# [Assigned task]
Can you copy out the part of the items that opens with the line containing "Hình Ảnh Học Viên Lớp Guitar MANY LUX" and closes with the line containing "25kA / 24...48VDC'dir.", with both of those lines included and the pictures left out?

Records below:

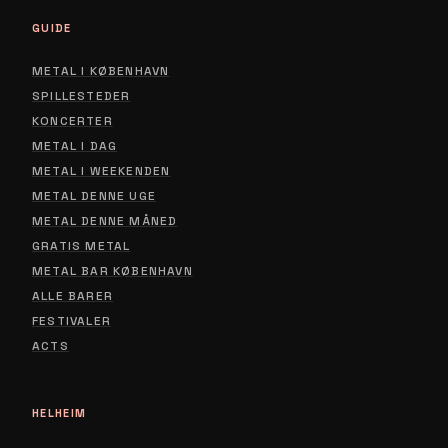
GUIDE
METAL I KØBENHAVN
SPILLESTEDER
KONCERTER
METAL I DAG
METAL I WEEKENDEN
METAL DENNE UGE
METAL DENNE MÅNED
GRATIS METAL
METAL BAR KØBENHAVN
ALLE BARER
FESTIVALER
ACTS
HELHEIM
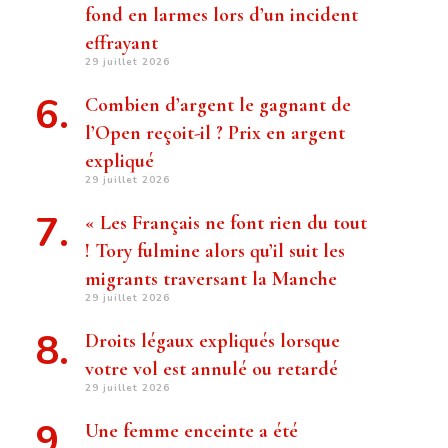
fond en larmes lors d’un incident
effrayant
29 juillet 2026
Combien d’argent le gagnant de
l’Open reçoit-il ? Prix ​​en argent
expliqué
29 juillet 2026
« Les Français ne font rien du tout
! Tory fulmine alors qu’il suit les
migrants traversant la Manche
29 juillet 2026
Droits légaux expliqués lorsque
votre vol est annulé ou retardé
29 juillet 2026
Une femme enceinte a été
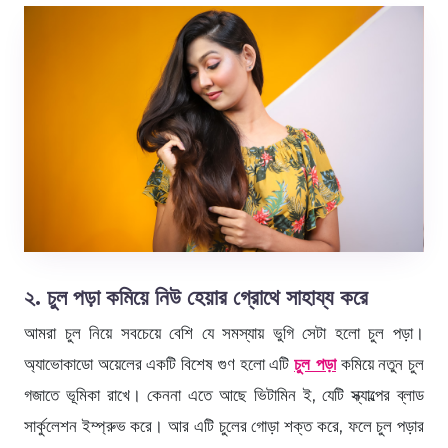
২. চুল পড়া কমিয়ে নিউ হেয়ার গ্রোথে সাহায্য করে
আমরা চুল নিয়ে সবচেয়ে বেশি যে সমস্যায় ভুগি সেটা হলো চুল পড়া।
অ্যাভোকাডো অয়েলের একটি বিশেষ গুণ হলো এটি
চুল পড়া
কমিয়ে নতুন চুল
গজাতে ভূমিকা রাখে। কেননা এতে আছে ভিটামিন ই, যেটি স্ক্যাল্পের ব্লাড
সার্কুলেশন ইম্প্রুভ করে। আর এটি চুলের গোড়া শক্ত করে, ফলে চুল পড়ার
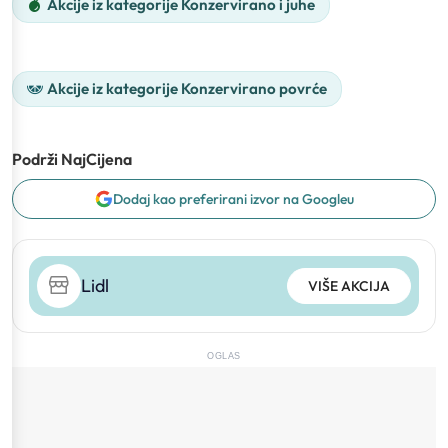
Akcije iz kategorije Konzervirano i juhe
Akcije iz kategorije Konzervirano povrće
Podrži NajCijena
Dodaj kao preferirani izvor na Googleu
Lidl
VIŠE AKCIJA
OGLAS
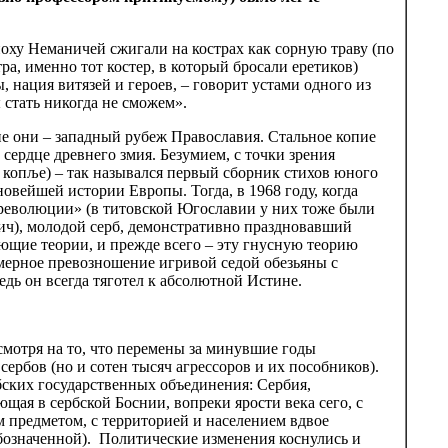
поху Неманичей сжигали на кострах как сорную траву (по
ра, именно тот костер, в который бросали еретиков)
 нация витязей и героев, – говорит устами одного из
стать никогда не сможем».
ыне они – западный рубеж Православия. Стальное копие
 сердце древнего змия. Безумием, с точки зрения
 копље) – так назывался первый сборник стихов юного
новейшей истории Европы. Тогда, в 1968 году, когда
революции» (в титовской Югославии у них тоже были
ич), молодой серб, демонстративно праздновавший
ующие теории, и прежде всего – эту гнусную теорию
омерное превозношение игривой седой обезьяны с
едь он всегда тяготел к абсолютной Истине.
смотря на то, что перемены за минувшие годы
ербов (но и сотен тысяч агрессоров и их пособников).
бских государственных объединения: Сербия,
ая в сербской Боснии, вопреки ярости века сего, с
 предметом, с территорией и населением вдвое
обозначенной). Политические изменения коснулись и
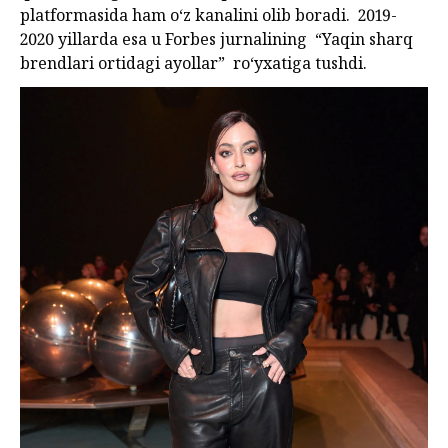
platformasida ham o‘z kanalini olib boradi. 2019-
2020 yillarda esa u Forbes jurnalining “Yaqin sharq
brendlari ortidagi ayollar” ro‘yxatiga tushdi.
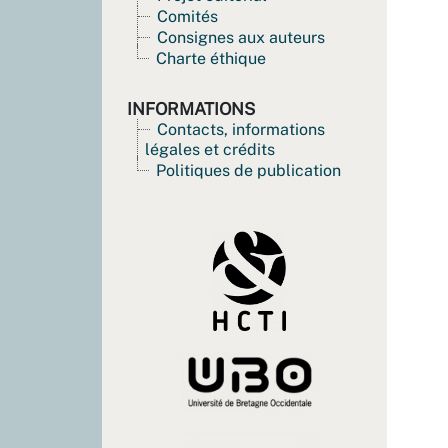
Comités
Consignes aux auteurs
Charte éthique
INFORMATIONS
Contacts, informations
légales et crédits
Politiques de publication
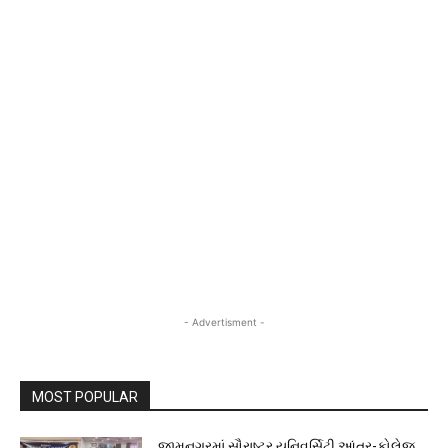
- Advertisment -
MOST POPULAR
જામનગરમાં સૌરાષ્ટ્ર યુનિવર્સિટી આંતર-કોલેજ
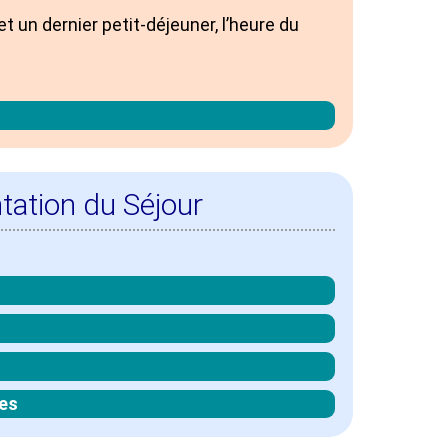
et un dernier petit-déjeuner, l’heure du
tation du Séjour
es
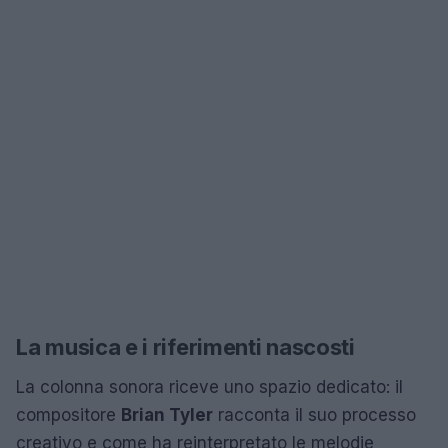
La musica e i riferimenti nascosti
La colonna sonora riceve uno spazio dedicato: il
compositore
Brian Tyler
racconta il suo processo
creativo e come ha reinterpretato le melodie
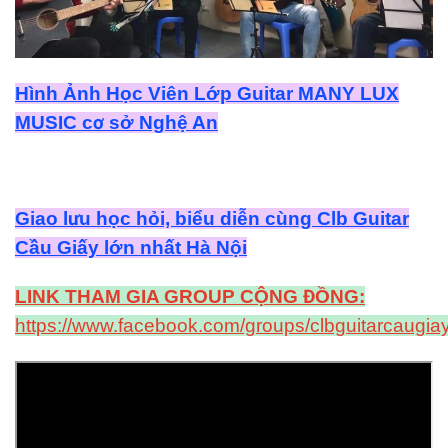
Hình Ảnh Học Viên Lớp Guitar MANY LUX
MUSIC cơ sở Nghệ An
Giao lưu học hỏi, biểu diễn cùng Clb Guitar
Cầu Giấy lớn nhất Hà Nội
LINK THAM GIA GROUP CỘNG ĐỒNG:
https://www.facebook.com/groups/clbguitarcaugiay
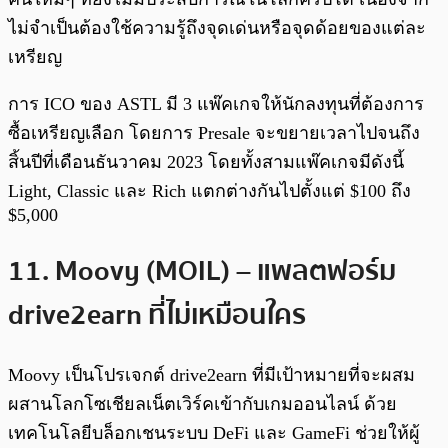
ไม่จำเป็นต้องใช้ความรู้ถึงจุดเด่นหรือจุดด้อยของแต่ละ
เหรียญ
การ ICO ของ ASTL มี 3 แพ๊คเกจให้นักลงทุนที่ต้องการ
ซื้อเหรียญเลือก โดยการ Presale จะขยายเวลาไปจนถึง
สิ้นปีที่เดือนธันวาคม 2023 โดยทั้งสามแพ๊คเกจมีดังนี้
Light, Classic และ Rich แตกต่างกันไปตั้งแต่ $100 ถึง
$5,000
11. Moovy (MOIL) – แพลตฟอร์ม
drive2earn ที่ไม่เหมือนใคร
Moovy เป็นโปรเจกต์ drive2earn ที่มีเป้าหมายที่จะผสม
ผสานโลกโซเชียลเน็ตเวิร์คเข้ากับเกมออนไลน์ ด้วย
เทคโนโลยีบล็อกเชนระบบ DeFi และ GameFi ช่วยให้ผู้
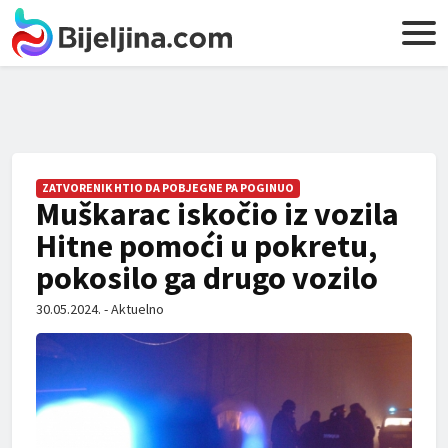
ZATVORENIK HTIO DA POBJEGNE PA POGINUO
Muškarac iskočio iz vozila
Hitne pomoći u pokretu,
pokosilo ga drugo vozilo
30.05.2024. - Aktuelno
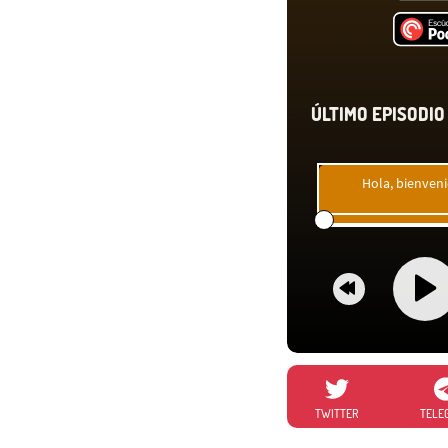
ÚLTIMO EPISODIO 
Hola, bienveni
TWITTER
TELE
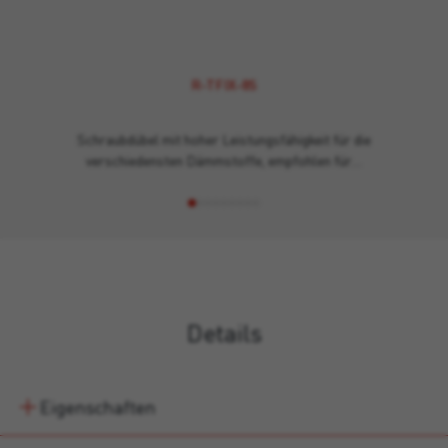
R-TFIX-8S
Schraubdübel mit hoher Leistungsfähigkeit für die
verschiedensten Dämmstoffe, empfohlen für…
Details
Eigenschaften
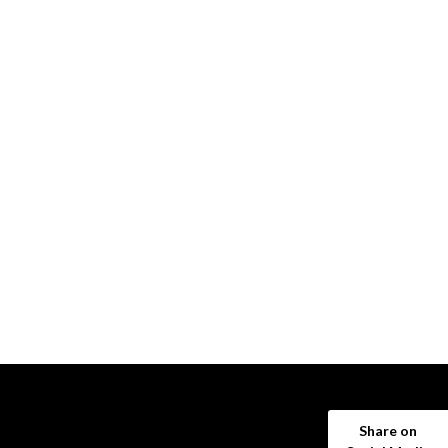
Share on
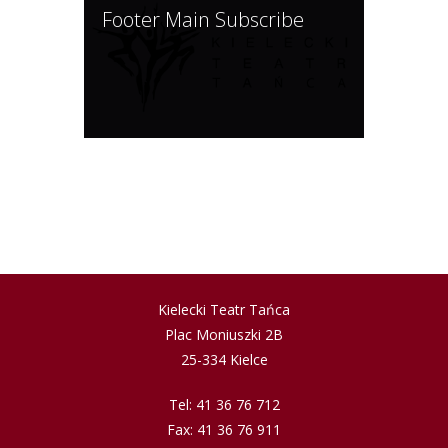
Footer Main Subscribe
Kielecki Teatr Tańca
Plac Moniuszki 2B
25-334 Kielce
Tel: 41 36 76 712
Fax: 41 36 76 911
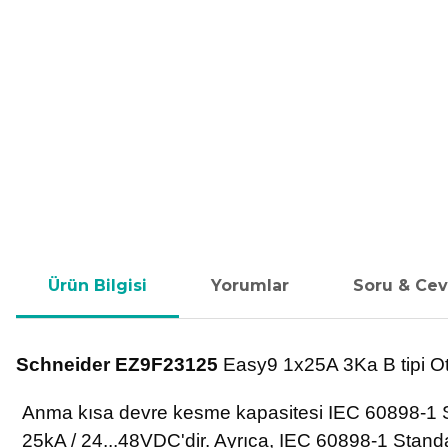
Ürün Bilgisi
Yorumlar
Soru & Ce
Schneider EZ9F23125
Easy9 1x25A 3Ka B tipi Otom
Anma kısa devre kesme kapasitesi IEC 60898-1 
25kA / 24...48VDC'dir. Ayrıca, IEC 60898-1 Standa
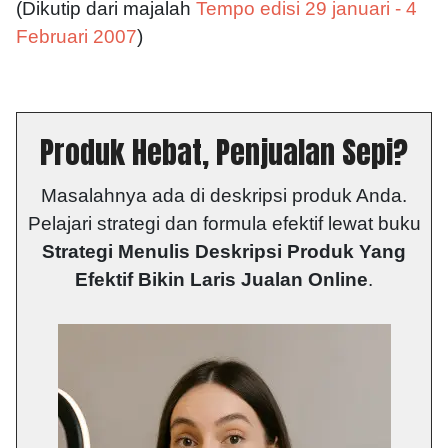
(Dikutip dari majalah
Tempo edisi 29 januari - 4
Februari 2007
)
Produk Hebat, Penjualan Sepi?
Masalahnya ada di deskripsi produk Anda.
Pelajari strategi dan formula efektif lewat buku
Strategi Menulis Deskripsi Produk Yang
Efektif Bikin Laris Jualan Online
.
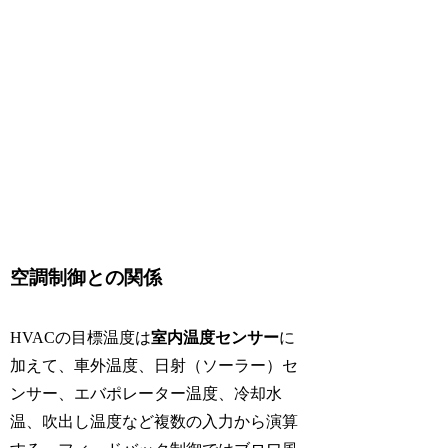
空調制御との関係
HVACの目標温度は
室内温度センサー
に
加えて、車外温度、日射（ソーラー）セ
ンサー、エバポレーター温度、冷却水
温、吹出し温度など複数の入力から演算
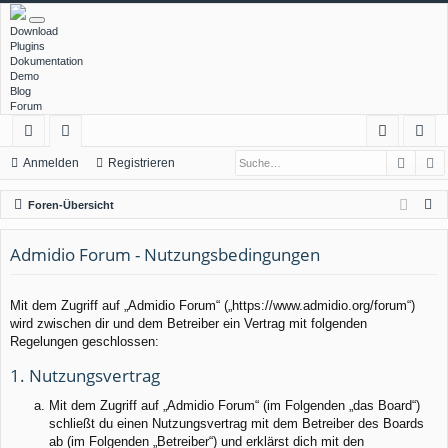
Download
Plugins
Dokumentation
Demo
Blog
Forum
Such
E
ch
or
n
eg
Anmelden
Registrieren
ne
en
m
ist
S
Foren-Übersicht
llz
el
rie
u
c
Admidio Forum - Nutzungsbedingungen
ug
de
re
h
rif
n
n
e
Mit dem Zugriff auf „Admidio Forum“ („https://www.admidio.org/forum“)
f
wird zwischen dir und dem Betreiber ein Vertrag mit folgenden
Regelungen geschlossen:
1. Nutzungsvertrag
Mit dem Zugriff auf „Admidio Forum“ (im Folgenden „das Board“)
schließt du einen Nutzungsvertrag mit dem Betreiber des Boards
ab (im Folgenden „Betreiber“) und erklärst dich mit den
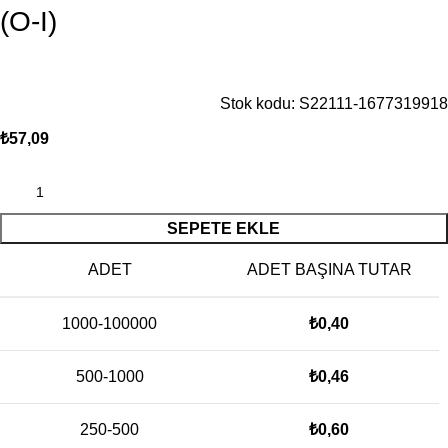
(O-I)
Stok kodu:
S22111-1677319918
₺
57,09
SEPETE EKLE
ADET
ADET BAŞINA TUTAR
1000-100000
₺
0,40
500-1000
₺
0,46
250-500
₺
0,60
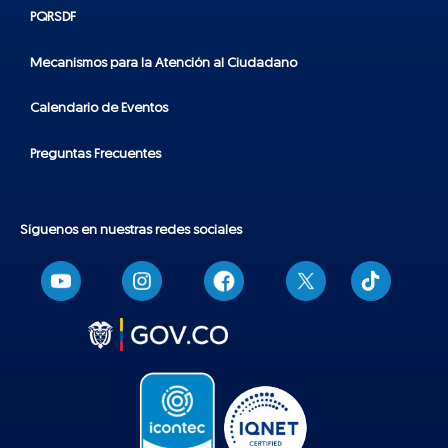
PQRSDF
Mecanismos para la Atención al Ciudadano
Calendario de Eventos
Preguntas Frecuentes
Síguenos en nuestras redes sociales
T
i
k
t
o
k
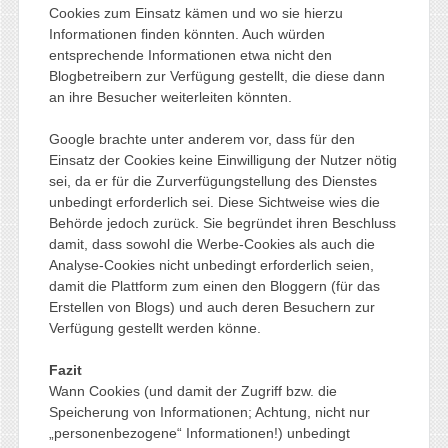
Cookies zum Einsatz kämen und wo sie hierzu
Informationen finden könnten. Auch würden
entsprechende Informationen etwa nicht den
Blogbetreibern zur Verfügung gestellt, die diese dann
an ihre Besucher weiterleiten könnten.
Google brachte unter anderem vor, dass für den
Einsatz der Cookies keine Einwilligung der Nutzer nötig
sei, da er für die Zurverfügungstellung des Dienstes
unbedingt erforderlich sei. Diese Sichtweise wies die
Behörde jedoch zurück. Sie begründet ihren Beschluss
damit, dass sowohl die Werbe-Cookies als auch die
Analyse-Cookies nicht unbedingt erforderlich seien,
damit die Plattform zum einen den Bloggern (für das
Erstellen von Blogs) und auch deren Besuchern zur
Verfügung gestellt werden könne.
Fazit
Wann Cookies (und damit der Zugriff bzw. die
Speicherung von Informationen; Achtung, nicht nur
„personenbezogene“ Informationen!) unbedingt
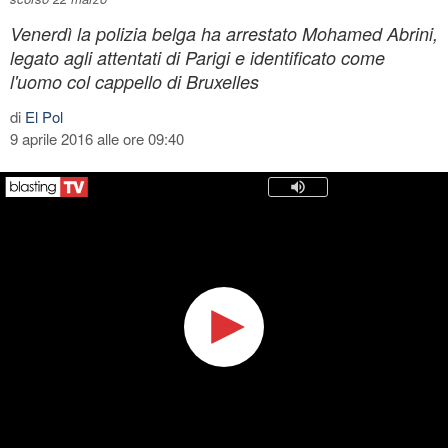
Venerdì la polizia belga ha arrestato Mohamed Abrini,
legato agli attentati di Parigi e identificato come
l'uomo col cappello di Bruxelles
di
El Pol
9 aprile 2016 alle ore 09:40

End of Records.

# [Reply]
Hình Ảnh Học Viên Lớp Guitar MANY LUX
MUSIC cơ sở Nghệ An
Giao lưu học hỏi, biểu diễn cùng Clb Guitar
Cầu Giấy lớn nhất Hà Nội
LINK THAM GIA GROUP CỘNG ĐỒNG:
https://www.facebook.com/groups/clbguitarcaugiay
ไม่จำเป็นต้องใช้ความรู้ถึงจุดเด่นหรือจุดด้อยของแต่ละ
เหรียญ
การ ICO ของ ASTL มี 3 แพ๊คเกจให้นักลงทุนที่ต้องการ
ซื้อเหรียญเลือก โดยการ Presale จะขยายเวลาไปจนถึง
สิ้นปีที่เดือนธันวาคม 2023 โดยทั้งสามแพ๊คเกจมีดังนี้
Light, Classic และ Rich แตกต่างกันไปตั้งแต่ $100 ถึง
$5,000
11. Moovy (MOIL) – แพลตฟอร์ม
drive2earn ที่ไม่เหมือนใคร
Moovy เป็นโปรเจกต์ drive2earn ที่มีเป้าหมายที่จะผสม
ผสานโลกโซเชียลเน็ตเวิร์คเข้ากับเกมออนไลน์ ด้วย
เทคโนโลยีบล็อกเชนระบบ DeFi และ GameFi ช่วยให้ผู้
ZATVORENIK HTIO DA POBJEGNE PA POGINUO
Muškarac iskočio iz vozila
Hitne pomoći u pokretu,
pokosilo ga drugo vozilo
30.05.2024. - Aktuelno
ÚLTIMO EPISODIO 
Hola, bienveni
TWITTER
TELE
R-TFIX-8S
Schraubdübel mit hoher Leistungsfähigkeit für die
verschiedensten Dämmstoffe, empfohlen für…
Details
Eigenschaften
Share on
Footer Main Subscribe
Kielecki Teatr Tańca
Plac Moniuszki 2B
25-334 Kielce
Tel: 41 36 76 712
Fax: 41 36 76 911
Ürün Bilgisi
Yorumlar
Soru & Ce
Schneider EZ9F23125
Easy9 1x25A 3Ka B tipi Otom
Anma kısa devre kesme kapasitesi IEC 60898-1 
25kA / 24...48VDC'dir. Ayrıca, IEC 60898-1 Standa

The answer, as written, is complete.